| How to complete this task |
The answer must be an exact reproduction of all the entries.

-- Data supplied follows --

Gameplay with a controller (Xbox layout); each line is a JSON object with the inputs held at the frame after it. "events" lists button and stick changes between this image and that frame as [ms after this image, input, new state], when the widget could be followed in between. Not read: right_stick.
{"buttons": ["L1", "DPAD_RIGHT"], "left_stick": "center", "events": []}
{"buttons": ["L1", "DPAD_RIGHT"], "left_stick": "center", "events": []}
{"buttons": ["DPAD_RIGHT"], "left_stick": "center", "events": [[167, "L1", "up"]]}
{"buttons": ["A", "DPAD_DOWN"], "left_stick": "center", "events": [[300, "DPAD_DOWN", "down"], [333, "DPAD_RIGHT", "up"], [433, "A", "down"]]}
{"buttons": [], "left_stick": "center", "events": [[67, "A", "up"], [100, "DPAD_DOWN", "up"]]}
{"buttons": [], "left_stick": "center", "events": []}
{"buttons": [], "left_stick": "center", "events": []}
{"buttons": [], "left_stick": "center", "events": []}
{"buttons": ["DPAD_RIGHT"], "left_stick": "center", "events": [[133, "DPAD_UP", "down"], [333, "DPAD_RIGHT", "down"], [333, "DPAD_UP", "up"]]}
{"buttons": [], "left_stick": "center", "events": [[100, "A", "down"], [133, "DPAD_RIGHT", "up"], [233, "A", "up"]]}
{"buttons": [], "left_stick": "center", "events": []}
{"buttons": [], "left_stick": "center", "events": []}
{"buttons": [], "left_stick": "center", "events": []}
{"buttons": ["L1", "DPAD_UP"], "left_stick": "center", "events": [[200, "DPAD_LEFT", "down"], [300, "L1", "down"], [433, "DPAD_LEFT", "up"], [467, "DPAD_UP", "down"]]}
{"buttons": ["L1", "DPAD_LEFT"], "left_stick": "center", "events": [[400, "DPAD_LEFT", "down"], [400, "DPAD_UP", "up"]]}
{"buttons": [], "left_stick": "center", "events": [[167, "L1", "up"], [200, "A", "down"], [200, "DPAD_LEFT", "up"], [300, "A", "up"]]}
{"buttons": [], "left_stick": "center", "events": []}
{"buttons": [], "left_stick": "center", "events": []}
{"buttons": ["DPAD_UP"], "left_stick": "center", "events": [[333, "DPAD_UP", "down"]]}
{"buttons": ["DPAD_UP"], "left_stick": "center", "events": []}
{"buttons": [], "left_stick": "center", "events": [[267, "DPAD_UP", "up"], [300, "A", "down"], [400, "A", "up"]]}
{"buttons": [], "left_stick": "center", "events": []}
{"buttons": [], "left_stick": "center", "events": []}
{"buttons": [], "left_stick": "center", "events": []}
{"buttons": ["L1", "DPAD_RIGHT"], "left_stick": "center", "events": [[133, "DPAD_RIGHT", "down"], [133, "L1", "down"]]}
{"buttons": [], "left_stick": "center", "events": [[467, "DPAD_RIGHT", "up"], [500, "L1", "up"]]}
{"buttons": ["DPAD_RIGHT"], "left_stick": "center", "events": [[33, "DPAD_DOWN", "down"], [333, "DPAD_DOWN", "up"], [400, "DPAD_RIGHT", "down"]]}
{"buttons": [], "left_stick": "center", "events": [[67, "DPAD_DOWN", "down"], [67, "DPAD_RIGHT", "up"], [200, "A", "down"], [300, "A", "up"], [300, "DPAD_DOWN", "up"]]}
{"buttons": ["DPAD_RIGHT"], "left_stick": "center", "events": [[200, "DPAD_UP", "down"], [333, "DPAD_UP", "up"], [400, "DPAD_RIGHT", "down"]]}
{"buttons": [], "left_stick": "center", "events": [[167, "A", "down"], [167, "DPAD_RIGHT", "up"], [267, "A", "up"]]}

-- Data supplied concluded --

| Output for this task |
Gameplay with a controller (Xbox layout); each line is a JSON object with the inputs held at the frame after it. "events" lists button and stick changes between this image and that frame as [ms after this image, input, new state], when the widget could be followed in between. Not read: right_stick.
{"buttons": ["L1", "DPAD_RIGHT"], "left_stick": "center", "events": []}
{"buttons": ["L1", "DPAD_RIGHT"], "left_stick": "center", "events": []}
{"buttons": ["DPAD_RIGHT"], "left_stick": "center", "events": [[167, "L1", "up"]]}
{"buttons": ["A", "DPAD_DOWN"], "left_stick": "center", "events": [[300, "DPAD_DOWN", "down"], [333, "DPAD_RIGHT", "up"], [433, "A", "down"]]}
{"buttons": [], "left_stick": "center", "events": [[67, "A", "up"], [100, "DPAD_DOWN", "up"]]}
{"buttons": [], "left_stick": "center", "events": []}
{"buttons": [], "left_stick": "center", "events": []}
{"buttons": [], "left_stick": "center", "events": []}
{"buttons": ["DPAD_RIGHT"], "left_stick": "center", "events": [[133, "DPAD_UP", "down"], [333, "DPAD_RIGHT", "down"], [333, "DPAD_UP", "up"]]}
{"buttons": [], "left_stick": "center", "events": [[100, "A", "down"], [133, "DPAD_RIGHT", "up"], [233, "A", "up"]]}
{"buttons": [], "left_stick": "center", "events": []}
{"buttons": [], "left_stick": "center", "events": []}
{"buttons": [], "left_stick": "center", "events": []}
{"buttons": ["L1", "DPAD_UP"], "left_stick": "center", "events": [[200, "DPAD_LEFT", "down"], [300, "L1", "down"], [433, "DPAD_LEFT", "up"], [467, "DPAD_UP", "down"]]}
{"buttons": ["L1", "DPAD_LEFT"], "left_stick": "center", "events": [[400, "DPAD_LEFT", "down"], [400, "DPAD_UP", "up"]]}
{"buttons": [], "left_stick": "center", "events": [[167, "L1", "up"], [200, "A", "down"], [200, "DPAD_LEFT", "up"], [300, "A", "up"]]}
{"buttons": [], "left_stick": "center", "events": []}
{"buttons": [], "left_stick": "center", "events": []}
{"buttons": ["DPAD_UP"], "left_stick": "center", "events": [[333, "DPAD_UP", "down"]]}
{"buttons": ["DPAD_UP"], "left_stick": "center", "events": []}
{"buttons": [], "left_stick": "center", "events": [[267, "DPAD_UP", "up"], [300, "A", "down"], [400, "A", "up"]]}
{"buttons": [], "left_stick": "center", "events": []}
{"buttons": [], "left_stick": "center", "events": []}
{"buttons": [], "left_stick": "center", "events": []}
{"buttons": ["L1", "DPAD_RIGHT"], "left_stick": "center", "events": [[133, "DPAD_RIGHT", "down"], [133, "L1", "down"]]}
{"buttons": [], "left_stick": "center", "events": [[467, "DPAD_RIGHT", "up"], [500, "L1", "up"]]}
{"buttons": ["DPAD_RIGHT"], "left_stick": "center", "events": [[33, "DPAD_DOWN", "down"], [333, "DPAD_DOWN", "up"], [400, "DPAD_RIGHT", "down"]]}
{"buttons": [], "left_stick": "center", "events": [[67, "DPAD_DOWN", "down"], [67, "DPAD_RIGHT", "up"], [200, "A", "down"], [300, "A", "up"], [300, "DPAD_DOWN", "up"]]}
{"buttons": ["DPAD_RIGHT"], "left_stick": "center", "events": [[200, "DPAD_UP", "down"], [333, "DPAD_UP", "up"], [400, "DPAD_RIGHT", "down"]]}
{"buttons": [], "left_stick": "center", "events": [[167, "A", "down"], [167, "DPAD_RIGHT", "up"], [267, "A", "up"]]}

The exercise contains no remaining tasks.